## About this exercise
Update the stretch from the line that contains "Welche anderen Erlebnisse" through the line that contains "dürfen Sie als erstes" by replacing "Segeltörn" with "Segelausflug" and changing nothing else. Give back only those lines.

[Transcribed page entries]
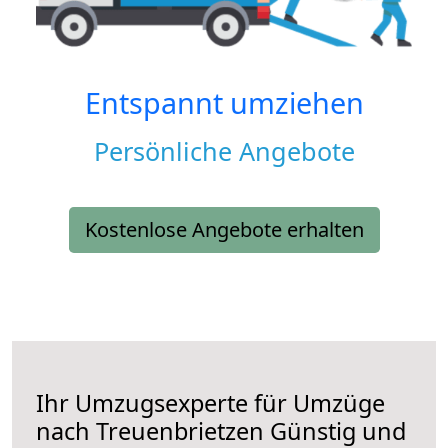
Entspannt umziehen
Persönliche Angebote
Kostenlose Angebote erhalten
Ihr Umzugsexperte für Umzüge
nach
Treuenbrietzen
Günstig und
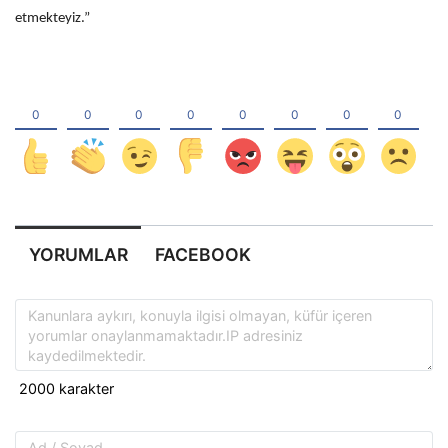
etmekteyiz.”
YORUMLAR
FACEBOOK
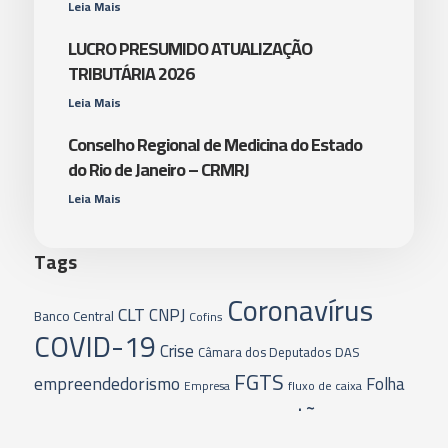
Leia Mais
LUCRO PRESUMIDO ATUALIZAÇÃO
TRIBUTÁRIA 2026
Leia Mais
Conselho Regional de Medicina do Estado
do Rio de Janeiro – CRMRJ
Leia Mais
Tags
Coronavírus
CLT
CNPJ
Banco Central
Cofins
COVID-19
Crise
Câmara dos Deputados
DAS
FGTS
empreendedorismo
Folha
fluxo de caixa
Empresa
gestão
de Pagamento
Gestão de Negócio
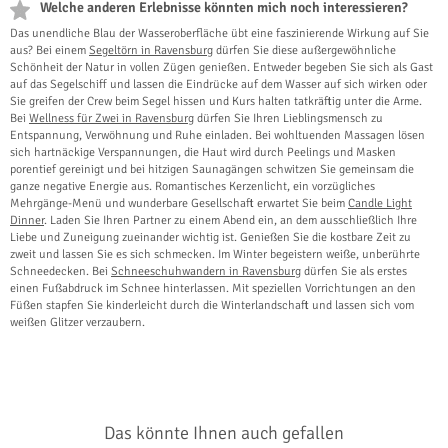
Welche anderen Erlebnisse könnten mich noch interessieren?
Das unendliche Blau der Wasseroberfläche übt eine faszinierende Wirkung auf Sie
aus? Bei einem
Segeltörn in Ravensburg
dürfen Sie diese außergewöhnliche
Schönheit der Natur in vollen Zügen genießen. Entweder begeben Sie sich als Gast
auf das Segelschiff und lassen die Eindrücke auf dem Wasser auf sich wirken oder
Sie greifen der Crew beim Segel hissen und Kurs halten tatkräftig unter die Arme.
Bei
Wellness für Zwei in Ravensburg
dürfen Sie Ihren Lieblingsmensch zu
Entspannung, Verwöhnung und Ruhe einladen. Bei wohltuenden Massagen lösen
sich hartnäckige Verspannungen, die Haut wird durch Peelings und Masken
porentief gereinigt und bei hitzigen Saunagängen schwitzen Sie gemeinsam die
ganze negative Energie aus. Romantisches Kerzenlicht, ein vorzügliches
Mehrgänge-Menü und wunderbare Gesellschaft erwartet Sie beim
Candle Light
Dinner
. Laden Sie Ihren Partner zu einem Abend ein, an dem ausschließlich Ihre
Liebe und Zuneigung zueinander wichtig ist. Genießen Sie die kostbare Zeit zu
zweit und lassen Sie es sich schmecken. Im Winter begeistern weiße, unberührte
Schneedecken. Bei
Schneeschuhwandern in Ravensburg
dürfen Sie als erstes
einen Fußabdruck im Schnee hinterlassen. Mit speziellen Vorrichtungen an den
Füßen stapfen Sie kinderleicht durch die Winterlandschaft und lassen sich vom
weißen Glitzer verzaubern.
Das könnte Ihnen auch gefallen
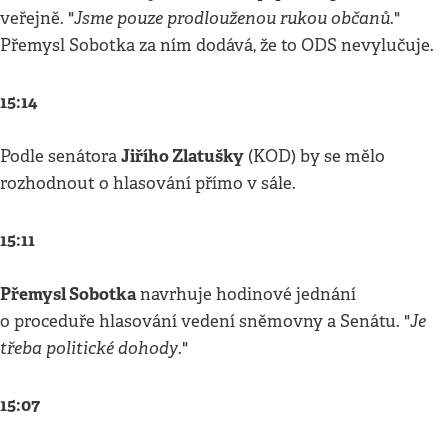
Jsme pouze prodlouženou rukou občanů
veřejně. "
."
Přemysl Sobotka za ním dodává, že to ODS nevylučuje.
15:14
Jiřího Zlatušky
Podle senátora
(KOD) by se mělo
rozhodnout o hlasování přímo v sále.
15:11
Přemysl Sobotka
navrhuje hodinové jednání
Je
o proceduře hlasování vedení sněmovny a Senátu. "
třeba politické dohody
."
15:07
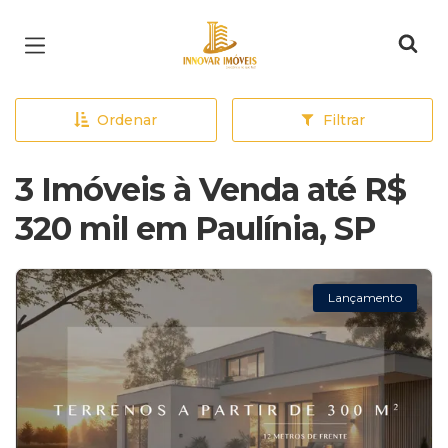
Página inicial
Ordenar
Filtrar
3 Imóveis à Venda até R$
320 mil em Paulínia, SP
Lançamento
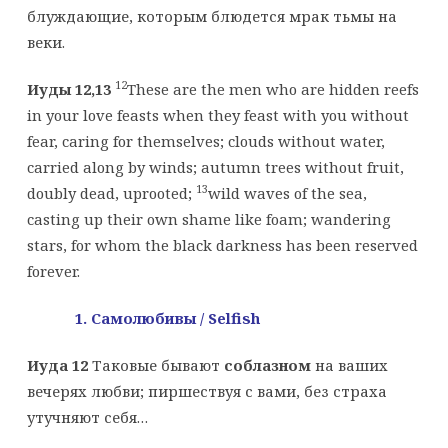
блуждающие, которым блюдется мрак тьмы на
веки.
12
Иуды 12,13
These are the men who are hidden reefs
in your love feasts when they feast with you without
fear, caring for themselves; clouds without water,
carried along by winds; autumn trees without fruit,
13
doubly dead, uprooted;
wild waves of the sea,
casting up their own shame like foam; wandering
stars, for whom the black darkness has been reserved
forever.
1. Самолюбивы /
Selfish
Иуда 12
Таковые бывают
соблазном
на ваших
вечерях любви; пиршествуя с вами, без страха
утучняют себя…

## Problem solution
Welche anderen Erlebnisse könnten mich noch interessieren?
Das unendliche Blau der Wasseroberfläche übt eine faszinierende Wirkung auf Sie
aus? Bei einem
Segelausflug in Ravensburg
dürfen Sie diese außergewöhnliche
Schönheit der Natur in vollen Zügen genießen. Entweder begeben Sie sich als Gast
auf das Segelschiff und lassen die Eindrücke auf dem Wasser auf sich wirken oder
Sie greifen der Crew beim Segel hissen und Kurs halten tatkräftig unter die Arme.
Bei
Wellness für Zwei in Ravensburg
dürfen Sie Ihren Lieblingsmensch zu
Entspannung, Verwöhnung und Ruhe einladen. Bei wohltuenden Massagen lösen
sich hartnäckige Verspannungen, die Haut wird durch Peelings und Masken
porentief gereinigt und bei hitzigen Saunagängen schwitzen Sie gemeinsam die
ganze negative Energie aus. Romantisches Kerzenlicht, ein vorzügliches
Mehrgänge-Menü und wunderbare Gesellschaft erwartet Sie beim
Candle Light
Dinner
. Laden Sie Ihren Partner zu einem Abend ein, an dem ausschließlich Ihre
Liebe und Zuneigung zueinander wichtig ist. Genießen Sie die kostbare Zeit zu
zweit und lassen Sie es sich schmecken. Im Winter begeistern weiße, unberührte
Schneedecken. Bei
Schneeschuhwandern in Ravensburg
dürfen Sie als erstes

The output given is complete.